**Aim of the exercise**
In the mailing-list excerpt below, which target hook does the reply say shrink wrapping checks?

**Extract**
══════════

On Mon, Feb 09, 2026 at 10:21:15AM -0800, Andrew Pinski wrote:
> On Mon, Feb 9, 2026 at 10:13 AM Alice Carlotti <[email protected]> wrote:
> >
> > On Fri, Jan 16, 2026 at 01:25:23AM -0800, Andrew Pinski wrote:
> > > I think this is the hard approach to do this.
> >
> > Agreed now.
> >
> > > The easy approach is to return false from aarch64_use_return_insn_p if
> > > you want to disable shrink wrapping for a function.
> > > So just in aarch64_use_return_insn_p, add:
> > > if (aarch64_cfun_enables_pstate_sm ())
> > >   return false;
> >
> > This isn't quite the right place to check it, since shrink wrapping checks
> > targetm.have_simple_return, whereas the above function is called by
> > targetm.have_return.

══════════

**Stored records**

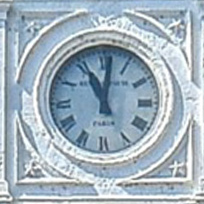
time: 11:01
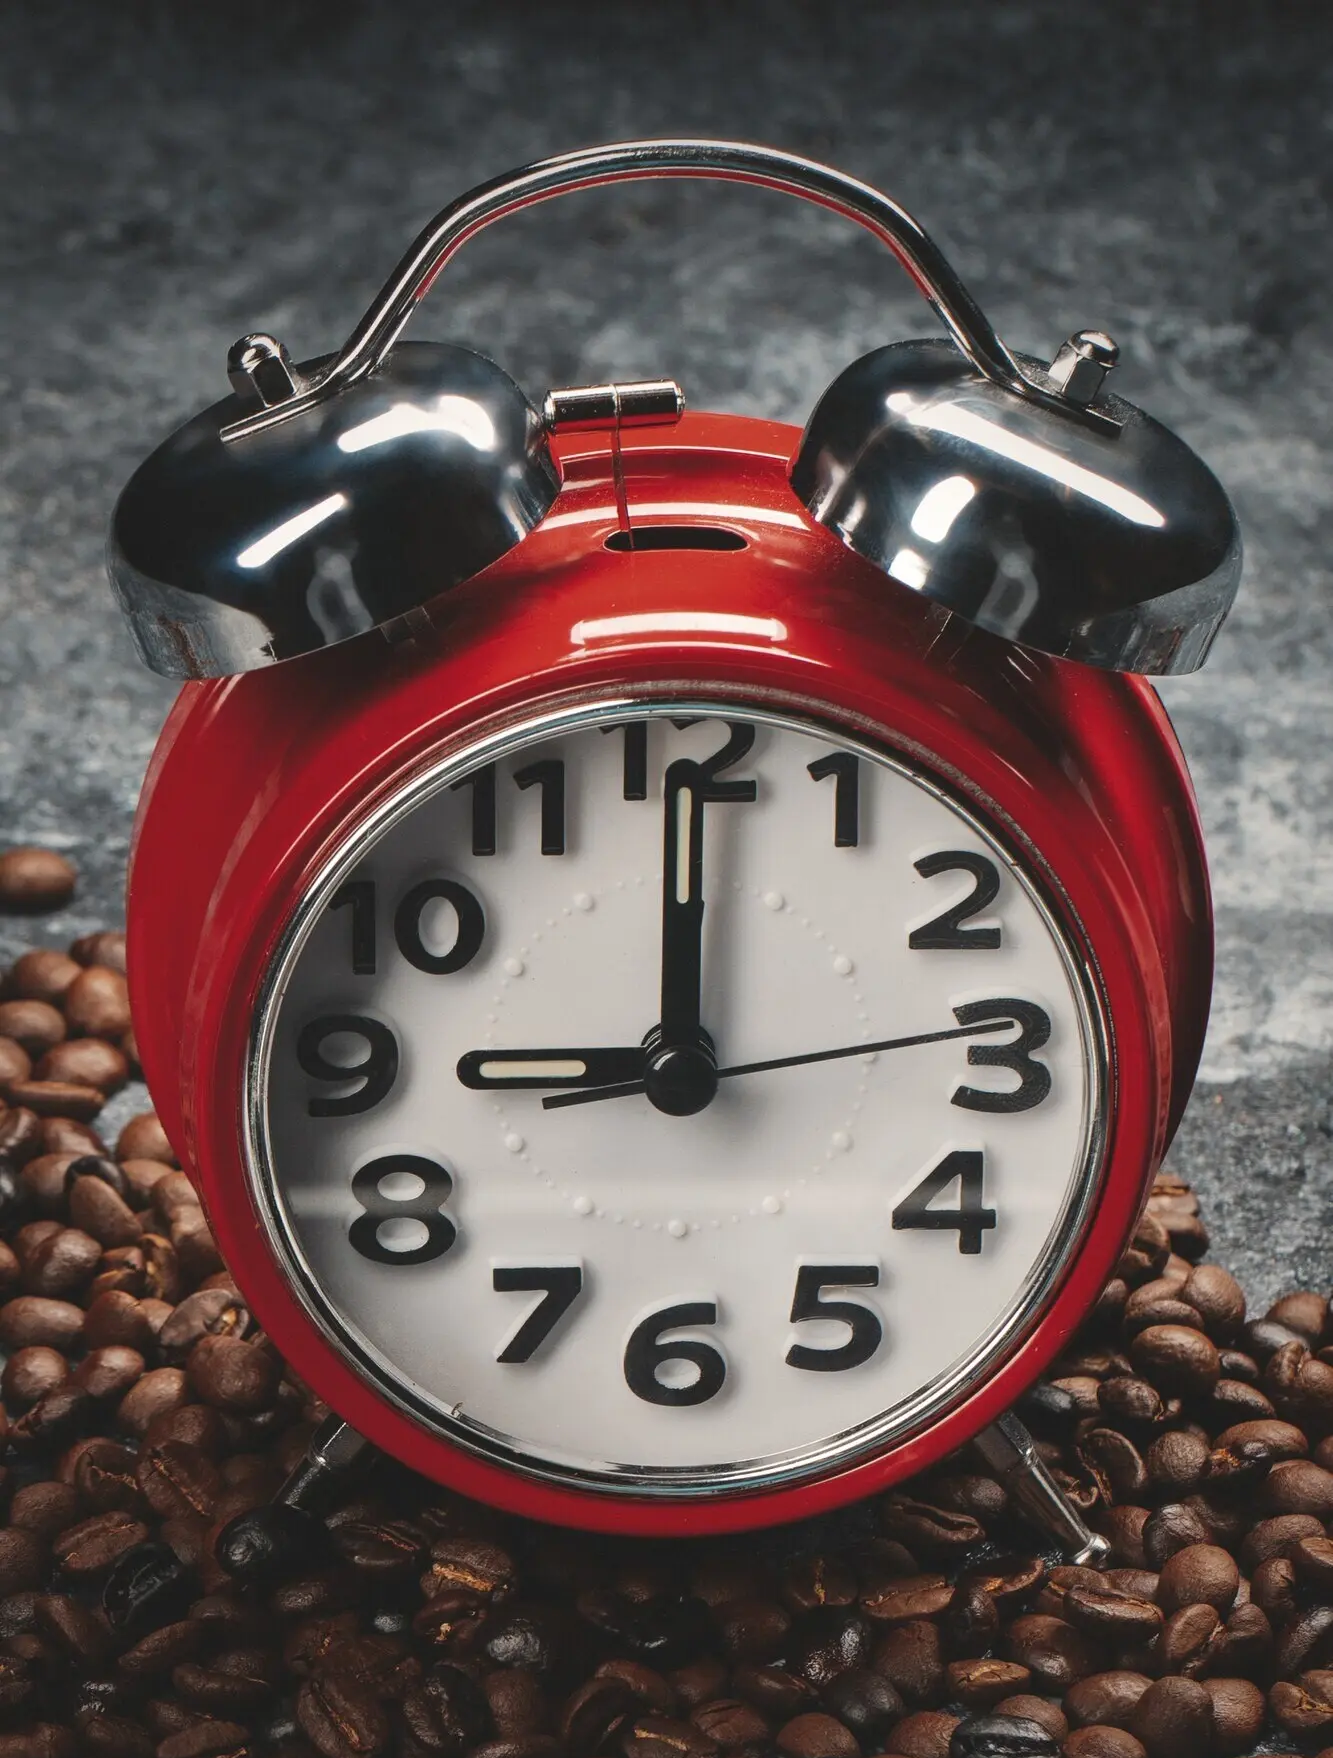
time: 9:00
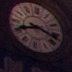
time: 8:17
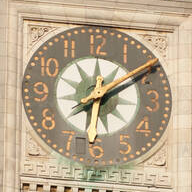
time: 12:09
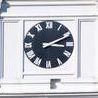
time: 3:10
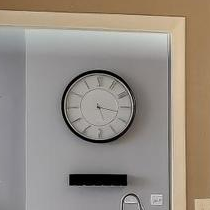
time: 3:26
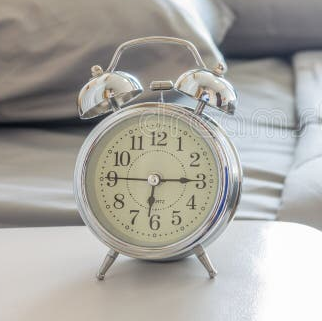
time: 6:15
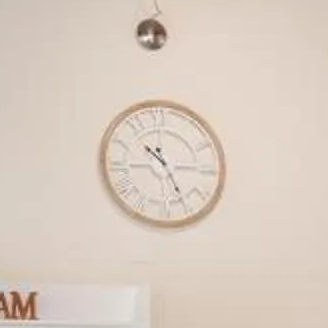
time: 10:25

══════════

**Exercise answer**
targetm.have_simple_return